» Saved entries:
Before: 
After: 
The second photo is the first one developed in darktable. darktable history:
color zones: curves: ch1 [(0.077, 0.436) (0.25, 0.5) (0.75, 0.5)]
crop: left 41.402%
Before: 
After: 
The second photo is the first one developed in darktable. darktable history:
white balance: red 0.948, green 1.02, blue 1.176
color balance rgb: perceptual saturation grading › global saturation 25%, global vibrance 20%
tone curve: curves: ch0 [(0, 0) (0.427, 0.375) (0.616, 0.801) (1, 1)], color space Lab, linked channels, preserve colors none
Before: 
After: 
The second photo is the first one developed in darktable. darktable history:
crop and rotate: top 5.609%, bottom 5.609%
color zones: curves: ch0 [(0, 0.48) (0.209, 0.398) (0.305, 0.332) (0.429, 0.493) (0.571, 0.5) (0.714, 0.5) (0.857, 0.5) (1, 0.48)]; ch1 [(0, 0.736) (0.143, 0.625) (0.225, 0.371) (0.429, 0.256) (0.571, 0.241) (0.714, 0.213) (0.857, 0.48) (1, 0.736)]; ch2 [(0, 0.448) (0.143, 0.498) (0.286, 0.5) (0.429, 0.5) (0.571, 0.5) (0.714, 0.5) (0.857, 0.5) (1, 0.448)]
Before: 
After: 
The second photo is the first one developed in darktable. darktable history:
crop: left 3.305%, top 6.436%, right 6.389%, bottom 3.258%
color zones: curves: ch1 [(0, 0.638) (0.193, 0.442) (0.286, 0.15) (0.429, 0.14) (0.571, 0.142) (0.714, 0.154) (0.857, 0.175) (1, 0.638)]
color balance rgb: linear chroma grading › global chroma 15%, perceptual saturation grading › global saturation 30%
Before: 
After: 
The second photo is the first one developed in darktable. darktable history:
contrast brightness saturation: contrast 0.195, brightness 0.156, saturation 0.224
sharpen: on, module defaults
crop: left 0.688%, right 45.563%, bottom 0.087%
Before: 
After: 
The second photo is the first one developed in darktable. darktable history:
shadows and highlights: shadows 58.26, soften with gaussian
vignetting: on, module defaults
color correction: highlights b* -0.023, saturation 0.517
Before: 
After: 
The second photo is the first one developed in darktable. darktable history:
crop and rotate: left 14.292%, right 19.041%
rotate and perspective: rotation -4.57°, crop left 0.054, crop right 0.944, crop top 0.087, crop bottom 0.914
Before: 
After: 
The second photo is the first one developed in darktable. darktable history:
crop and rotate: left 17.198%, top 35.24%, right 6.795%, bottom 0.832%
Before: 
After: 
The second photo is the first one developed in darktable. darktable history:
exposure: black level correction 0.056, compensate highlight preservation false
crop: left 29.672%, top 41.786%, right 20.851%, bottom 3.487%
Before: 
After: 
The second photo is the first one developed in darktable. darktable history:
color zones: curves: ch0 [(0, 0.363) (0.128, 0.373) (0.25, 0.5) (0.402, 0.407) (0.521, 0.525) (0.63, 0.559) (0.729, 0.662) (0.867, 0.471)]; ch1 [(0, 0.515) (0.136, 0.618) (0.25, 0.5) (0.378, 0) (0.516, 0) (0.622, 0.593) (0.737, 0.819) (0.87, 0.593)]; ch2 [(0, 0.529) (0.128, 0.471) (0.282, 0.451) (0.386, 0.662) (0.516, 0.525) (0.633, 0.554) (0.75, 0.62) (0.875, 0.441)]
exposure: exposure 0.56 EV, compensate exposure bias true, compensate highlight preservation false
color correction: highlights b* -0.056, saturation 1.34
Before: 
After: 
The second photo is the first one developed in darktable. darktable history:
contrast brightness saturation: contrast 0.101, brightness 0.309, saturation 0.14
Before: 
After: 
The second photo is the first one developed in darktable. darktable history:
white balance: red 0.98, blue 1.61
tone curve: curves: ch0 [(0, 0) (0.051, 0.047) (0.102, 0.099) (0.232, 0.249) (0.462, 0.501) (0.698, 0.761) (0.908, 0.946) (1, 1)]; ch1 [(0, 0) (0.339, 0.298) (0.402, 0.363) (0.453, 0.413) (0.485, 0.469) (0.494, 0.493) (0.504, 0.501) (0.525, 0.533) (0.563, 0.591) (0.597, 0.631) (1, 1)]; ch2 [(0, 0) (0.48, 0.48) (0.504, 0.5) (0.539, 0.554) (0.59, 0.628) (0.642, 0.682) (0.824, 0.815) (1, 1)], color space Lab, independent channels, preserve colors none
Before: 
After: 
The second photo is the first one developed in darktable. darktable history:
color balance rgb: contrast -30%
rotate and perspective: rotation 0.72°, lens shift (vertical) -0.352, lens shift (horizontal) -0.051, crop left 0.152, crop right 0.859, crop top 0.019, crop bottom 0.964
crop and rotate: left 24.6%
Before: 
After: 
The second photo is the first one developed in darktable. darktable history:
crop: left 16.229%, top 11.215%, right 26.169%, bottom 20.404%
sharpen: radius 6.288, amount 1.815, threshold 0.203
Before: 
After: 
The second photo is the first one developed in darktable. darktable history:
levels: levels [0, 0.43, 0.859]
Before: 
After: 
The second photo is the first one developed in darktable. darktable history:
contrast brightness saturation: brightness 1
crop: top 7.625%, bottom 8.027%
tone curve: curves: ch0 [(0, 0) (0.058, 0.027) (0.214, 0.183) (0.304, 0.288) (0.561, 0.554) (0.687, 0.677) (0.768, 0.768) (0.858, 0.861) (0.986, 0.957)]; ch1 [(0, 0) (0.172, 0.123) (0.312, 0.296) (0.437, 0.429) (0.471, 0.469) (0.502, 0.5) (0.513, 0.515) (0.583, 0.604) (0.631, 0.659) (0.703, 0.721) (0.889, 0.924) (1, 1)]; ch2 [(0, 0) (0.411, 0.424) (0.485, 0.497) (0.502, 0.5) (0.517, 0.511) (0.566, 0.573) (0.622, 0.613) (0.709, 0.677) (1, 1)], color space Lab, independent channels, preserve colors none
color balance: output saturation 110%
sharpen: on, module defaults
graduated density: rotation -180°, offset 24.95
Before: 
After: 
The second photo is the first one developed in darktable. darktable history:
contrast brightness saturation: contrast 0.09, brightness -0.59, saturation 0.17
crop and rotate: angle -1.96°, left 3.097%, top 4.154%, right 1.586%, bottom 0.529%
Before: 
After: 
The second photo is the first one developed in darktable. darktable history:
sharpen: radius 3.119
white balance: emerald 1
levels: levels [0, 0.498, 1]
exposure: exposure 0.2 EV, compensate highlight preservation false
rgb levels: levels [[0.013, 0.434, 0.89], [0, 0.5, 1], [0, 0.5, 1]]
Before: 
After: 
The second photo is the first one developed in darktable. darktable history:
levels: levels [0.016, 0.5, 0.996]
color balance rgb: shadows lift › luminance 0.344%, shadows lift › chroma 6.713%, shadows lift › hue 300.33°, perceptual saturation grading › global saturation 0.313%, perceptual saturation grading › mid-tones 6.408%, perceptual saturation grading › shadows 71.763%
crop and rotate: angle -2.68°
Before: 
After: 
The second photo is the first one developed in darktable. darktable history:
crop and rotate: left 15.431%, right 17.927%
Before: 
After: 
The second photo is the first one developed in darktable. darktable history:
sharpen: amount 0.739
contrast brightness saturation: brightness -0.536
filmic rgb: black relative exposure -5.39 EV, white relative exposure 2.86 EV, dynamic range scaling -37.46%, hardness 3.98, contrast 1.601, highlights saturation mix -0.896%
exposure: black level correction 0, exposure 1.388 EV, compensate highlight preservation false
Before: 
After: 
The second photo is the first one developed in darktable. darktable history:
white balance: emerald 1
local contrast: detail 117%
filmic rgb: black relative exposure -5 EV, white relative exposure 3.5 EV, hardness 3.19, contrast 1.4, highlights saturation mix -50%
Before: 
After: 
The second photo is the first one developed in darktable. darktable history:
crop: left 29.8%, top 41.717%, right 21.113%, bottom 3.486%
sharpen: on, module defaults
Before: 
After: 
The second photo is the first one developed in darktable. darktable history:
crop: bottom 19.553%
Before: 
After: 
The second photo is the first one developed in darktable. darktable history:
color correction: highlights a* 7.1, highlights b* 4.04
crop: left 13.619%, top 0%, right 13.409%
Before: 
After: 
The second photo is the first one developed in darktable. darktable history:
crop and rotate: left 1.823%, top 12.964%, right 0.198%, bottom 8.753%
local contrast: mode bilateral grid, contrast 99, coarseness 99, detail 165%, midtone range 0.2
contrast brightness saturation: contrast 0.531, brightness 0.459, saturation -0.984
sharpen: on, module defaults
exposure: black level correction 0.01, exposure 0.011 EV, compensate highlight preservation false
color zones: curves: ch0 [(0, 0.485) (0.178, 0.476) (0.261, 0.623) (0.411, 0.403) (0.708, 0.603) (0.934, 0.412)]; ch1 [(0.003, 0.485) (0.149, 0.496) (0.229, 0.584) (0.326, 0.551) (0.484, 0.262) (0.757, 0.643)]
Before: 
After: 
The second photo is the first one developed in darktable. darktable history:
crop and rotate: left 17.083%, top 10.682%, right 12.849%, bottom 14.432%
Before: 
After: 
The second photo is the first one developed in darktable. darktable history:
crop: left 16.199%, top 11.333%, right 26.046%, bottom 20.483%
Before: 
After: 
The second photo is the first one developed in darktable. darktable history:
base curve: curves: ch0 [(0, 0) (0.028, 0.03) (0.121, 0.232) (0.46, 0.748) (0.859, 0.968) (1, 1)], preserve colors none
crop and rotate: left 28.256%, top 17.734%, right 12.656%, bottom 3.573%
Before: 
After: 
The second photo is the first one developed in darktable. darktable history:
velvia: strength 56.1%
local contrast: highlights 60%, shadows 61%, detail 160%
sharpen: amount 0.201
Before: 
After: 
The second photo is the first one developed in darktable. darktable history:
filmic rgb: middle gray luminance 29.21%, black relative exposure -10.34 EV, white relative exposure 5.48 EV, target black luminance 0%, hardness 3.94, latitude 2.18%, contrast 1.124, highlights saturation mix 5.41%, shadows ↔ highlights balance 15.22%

» EXERCISE AIM:
Retype the entries above word for word, starting at the beginning of the entries and ending with the line that contains "color correction: highlights b* -0.023, saturation".

» RESPONSE TO THIS EXERCISE:
Before: 
After: 
The second photo is the first one developed in darktable. darktable history:
color zones: curves: ch1 [(0.077, 0.436) (0.25, 0.5) (0.75, 0.5)]
crop: left 41.402%
Before: 
After: 
The second photo is the first one developed in darktable. darktable history:
white balance: red 0.948, green 1.02, blue 1.176
color balance rgb: perceptual saturation grading › global saturation 25%, global vibrance 20%
tone curve: curves: ch0 [(0, 0) (0.427, 0.375) (0.616, 0.801) (1, 1)], color space Lab, linked channels, preserve colors none
Before: 
After: 
The second photo is the first one developed in darktable. darktable history:
crop and rotate: top 5.609%, bottom 5.609%
color zones: curves: ch0 [(0, 0.48) (0.209, 0.398) (0.305, 0.332) (0.429, 0.493) (0.571, 0.5) (0.714, 0.5) (0.857, 0.5) (1, 0.48)]; ch1 [(0, 0.736) (0.143, 0.625) (0.225, 0.371) (0.429, 0.256) (0.571, 0.241) (0.714, 0.213) (0.857, 0.48) (1, 0.736)]; ch2 [(0, 0.448) (0.143, 0.498) (0.286, 0.5) (0.429, 0.5) (0.571, 0.5) (0.714, 0.5) (0.857, 0.5) (1, 0.448)]
Before: 
After: 
The second photo is the first one developed in darktable. darktable history:
crop: left 3.305%, top 6.436%, right 6.389%, bottom 3.258%
color zones: curves: ch1 [(0, 0.638) (0.193, 0.442) (0.286, 0.15) (0.429, 0.14) (0.571, 0.142) (0.714, 0.154) (0.857, 0.175) (1, 0.638)]
color balance rgb: linear chroma grading › global chroma 15%, perceptual saturation grading › global saturation 30%
Before: 
After: 
The second photo is the first one developed in darktable. darktable history:
contrast brightness saturation: contrast 0.195, brightness 0.156, saturation 0.224
sharpen: on, module defaults
crop: left 0.688%, right 45.563%, bottom 0.087%
Before: 
After: 
The second photo is the first one developed in darktable. darktable history:
shadows and highlights: shadows 58.26, soften with gaussian
vignetting: on, module defaults
color correction: highlights b* -0.023, saturation 0.517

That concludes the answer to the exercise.